Олег Попцов - Хроника времён «царя Бориса» Страница 37
Олег Попцов - Хроника времён «царя Бориса» читать онлайн бесплатно
— Пора бы всем понять, — сказал Президент, — что на меня бесполезно давить. Я не поддаюсь давлению.
Та быстрота, с которой Ельцин отреагировал на вопрос, категоричность ответа не оставляли сомнения — не только давят, но ещё и распространяют слухи, что добиваются результатов в этом давлении.
КАРФАГЕН ДОЛЖЕН БЫТЬ РАЗРУШЕНЧто держит авторитет демократических преобразований в России на плаву? Казалось, безрадостнее экономическая ситуация, чем она есть на самом деле, быть не может. Предчувствие грандиозного социального взрыва не оставляет общество, навязчивые идеи голода, переворота стали общим местом в размышлениях политологов, амбициозных журналистов, разнохарактерных симпозиумов и дискуссий. Термин «гражданская война» стал настолько привычен, что полностью притупилась реакция на сообщения о человеческих жертвах в межнациональных столкновениях. Великое помрачение охватило людей. И при всем этом с нами ведут переговоры, не без опаски, разумеется, но верят, что империя рухнула и демократия возьмет верх в России. На чем держится эта вера? Практически на единственном Законе и, как все мы сейчас понимаем, Законе опорном и главенствующем в обществе, избравшем демократический путь развития. Речь идет о Законе о печати и средствах массовой информации. Режим, разрешивший свободу слова, а затем спохватившийся и пытающийся отыграть ситуацию назад, своими последующими шагами в любой сфере экономики, производства, банковском деле, даже в изменении характера собственности, решении социальных проблем, образования, пенсионного обеспечения, сколь бы прогрессивными они ни были, неважно, свою демократическую принадлежность могли засвидетельствовать только по одному паспорту — Свободы слова. Все остальные преобразования доступны любому тоталитарному режиму, с разной степенью допуска — полусвободной и свободной на четверть. Так вот, с нами ведут разговор прежде всего в силу этой свободы, которая действует. Не потому, что эта свобода лучше других свобод. Просто у этой свободы свои гонцы — средства массовой информации. Они не дают обществу об этой дарованной законом свободе забыть…
Закон не предполагал никаких новых структур, и это крайне важно. На создание новых структур потребовалось бы время, и сами эти структуры стали бы продолжением дискуссий и бюрократических манипуляций. Закон сделал главное — установил нормы поведения, нормы отношений между средствами массовой информации и обществом. И ещё одна особенность. У этого Закона существовал аналог, принятый Верховным Советом Союза. Россия не могла принять закон менее прогрессивный, нежели принятый союзным парламентом, хотя бы уже потому, что сам российский парламент постоянно подчеркивал свое разительное отличие от Верховного Совета Союза, естественно, оставляя за собой большую демократичность и активную предрасположенность к прогрессивным воззрениям. Впрочем, это не помешало парламентариям возвращаться к Закону о печати дважды. Под угрозой президентского вето прозорливый и хитрый Хасбулатов взял на себя инициативу. При повторном рассмотрении уже принятого Закона он настоял на исключении нескольких реакционных поправок, которые были проголосованы в запальчивости.
--------------------------------------------------
**ЗАДАНИЕ A**
Перескажи фрагмент текста о Законе о печати в двух предложениях.
**ЗАДАНИЕ B**
Допиши следующую часть фрагмента текста о Законе о печати, начав сразу после его последнего предложения.
--------------------------------------------------
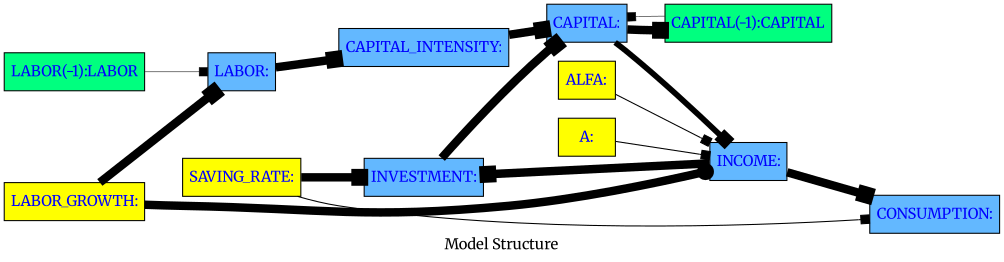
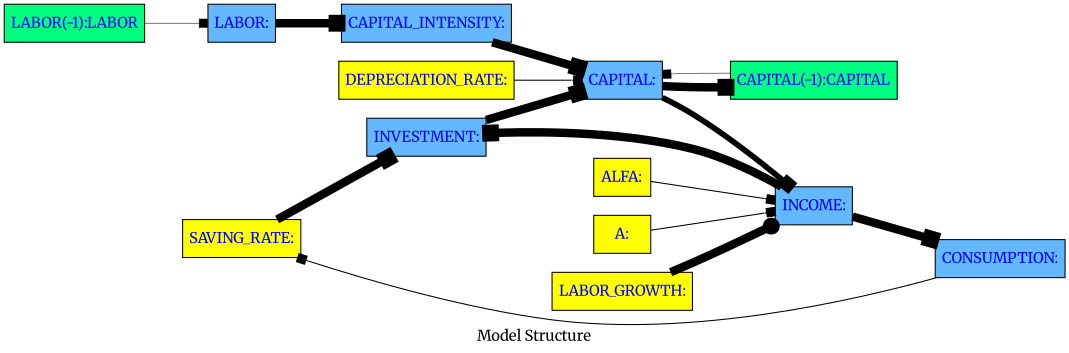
  digraph {
    fontname=Merriweather
    label="Model Structure"
    rankdir=LR
    node [fillcolor=steelblue1 fontcolor=blue fontname=Merriweather margin=0.025 shape=box style=filled]
    edge [arrowhead=box fontname=Merriweather penwidth=8.0 style=filled]
    n1 [fillcolor=yellow label=<<TABLE BORDER='0' CELLBORDER = '0' style = "filled"  > <TR><TD tooltip="SAVING_RATE&#10;Exogen">SAVING_RATE:</TD></TR> </TABLE>>]
    n2 [fillcolor=springgreen label=<<TABLE BORDER='0' CELLBORDER = '0' style = "filled"  > <TR><TD tooltip="CAPITAL&#10;FRML &lt;&gt; CAPITAL=CAPITAL(-1)+(INVESTMENT-DEPRECIATION_RATE * CAPITAL(-1))&#36;">CAPITAL(-1):CAPITAL</TD></TR> </TABLE>>]
    n3 [label=<<TABLE BORDER='0' CELLBORDER = '0' style = "filled"  > <TR><TD tooltip="CAPITAL_INTENSITY&#10;FRML &lt;&gt; CAPITAL_INTENSITY = CAPITAL/LABOR  &#36;">CAPITAL_INTENSITY:</TD></TR> </TABLE>>]
    n4 [label=<<TABLE BORDER='0' CELLBORDER = '0' style = "filled"  > <TR><TD tooltip="INVESTMENT&#10;FRML &lt;&gt; INVESTMENT      = INCOME - CONSUMPTION    &#36;">INVESTMENT:</TD></TR> </TABLE>>]
    n5 [fillcolor=yellow label=<<TABLE BORDER='0' CELLBORDER = '0' style = "filled"  > <TR><TD tooltip="ALFA&#10;Exogen">ALFA:</TD></TR> </TABLE>>]
+   n6 [fillcolor=yellow label=<<TABLE BORDER='0' CELLBORDER = '0' style = "filled"  > <TR><TD tooltip="DEPRECIATION_RATE&#10;Exogen">DEPRECIATION_RATE:</TD></TR> </TABLE>>]
    n7 [fillcolor=yellow label=<<TABLE BORDER='0' CELLBORDER = '0' style = "filled"  > <TR><TD tooltip="A&#10;Exogen">A:</TD></TR> </TABLE>>]
    n8 [label=<<TABLE BORDER='0' CELLBORDER = '0' style = "filled"  > <TR><TD tooltip="LABOR&#10;FRML &lt;&gt; LABOR=LABOR(-1)+(LABOR_GROWTH * LABOR(-1))&#36;">LABOR:</TD></TR> </TABLE>>]
    n9 [fillcolor=springgreen label=<<TABLE BORDER='0' CELLBORDER = '0' style = "filled"  > <TR><TD tooltip="LABOR&#10;FRML &lt;&gt; LABOR=LABOR(-1)+(LABOR_GROWTH * LABOR(-1))&#36;">LABOR(-1):LABOR</TD></TR> </TABLE>>]
    n10 [label=<<TABLE BORDER='0' CELLBORDER = '0' style = "filled"  > <TR><TD tooltip="CONSUMPTION&#10;FRML &lt;&gt; CONSUMPTION     = (1-SAVING_RATE)  * INCOME  &#36;">CONSUMPTION:</TD></TR> </TABLE>>]
    n11 [fillcolor=yellow label=<<TABLE BORDER='0' CELLBORDER = '0' style = "filled"  > <TR><TD tooltip="LABOR_GROWTH&#10;Exogen">LABOR_GROWTH:</TD></TR> </TABLE>>]
    n12 [label=<<TABLE BORDER='0' CELLBORDER = '0' style = "filled"  > <TR><TD tooltip="INCOME&#10;FRML &lt;&gt; INCOME          = A  * CAPITAL**ALFA * LABOR **(1-ALFA)  &#36;">INCOME:</TD></TR> </TABLE>>]
    n13 [label=<<TABLE BORDER='0' CELLBORDER = '0' style = "filled"  > <TR><TD tooltip="CAPITAL&#10;FRML &lt;&gt; CAPITAL=CAPITAL(-1)+(INVESTMENT-DEPRECIATION_RATE * CAPITAL(-1))&#36;">CAPITAL:</TD></TR> </TABLE>>]
    subgraph sub_1 {
      n1
      n2
      n3
      n4
      n5
+     n6
      n7
      n8
      n9
      n10
      n11
      n12
      n13
    }
    n1 -> n4
-   n1 -> n10 [penwidth=1.0]
+   n10 -> n1 [penwidth=1.0]
    n2 -> n13 [penwidth=0.5]
    n3 -> n13
    n4 -> n13
    n5 -> n12 [penwidth=1.0]
+   n6 -> n13 [penwidth=1.0]
    n7 -> n12 [penwidth=1.0]
    n8 -> n3
    n9 -> n8 [penwidth=0.5]
-   n11 -> n8
    n11 -> n12 [arrowhead=odot]
    n12 -> n4
    n12 -> n10
    n13 -> n2
    n13 -> n12 [penwidth=5.422974734681451]
  }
--------------------------------------------------
**ОЖИДАЕМЫЙ ОТВЕТ A**
При тяжелой экономической ситуации и ожидании социального взрыва вера в то, что демократия возьмет верх в России, держится прежде всего на Законе о печати и средствах массовой информации, ведь демократичность режима подтверждает только свобода слова. Этот закон не создавал новых структур, а установил нормы отношений между СМИ и обществом, и российский парламент не мог принять закон менее прогрессивный, чем союзный, хотя дважды к нему возвращался.

**ОЖИДАЕМЫЙ ОТВЕТ B**
Отношения власти с прессой в период демократических реформ — даже не тема, не предмет дискуссий между политиками. Это состояние общества, среда его обитания. Если телевидение, газеты властвуют над сознанием общества и предопределяют его настроения, то ключевой вопрос, первый и главный: есть ли у них ещё одна власть — власть над теми, кто властвует над умами? Скажем проще — реален ли контроль над теми, кто властвует над умами?
19 июля 1992 г.
После длительного маневрирования воплотилось, состоялось, выплеснулось обостренное желание правых расправиться, поставить на место, свести счеты, пригвоздить к столбу позора, а в понимании депутатов правого толка — столбу справедливости, демократическую прессу, Всероссийскую телерадиокомпанию, компанию «Останкино», газету «Известия»… Да свершится суд праведный, суд справедливый!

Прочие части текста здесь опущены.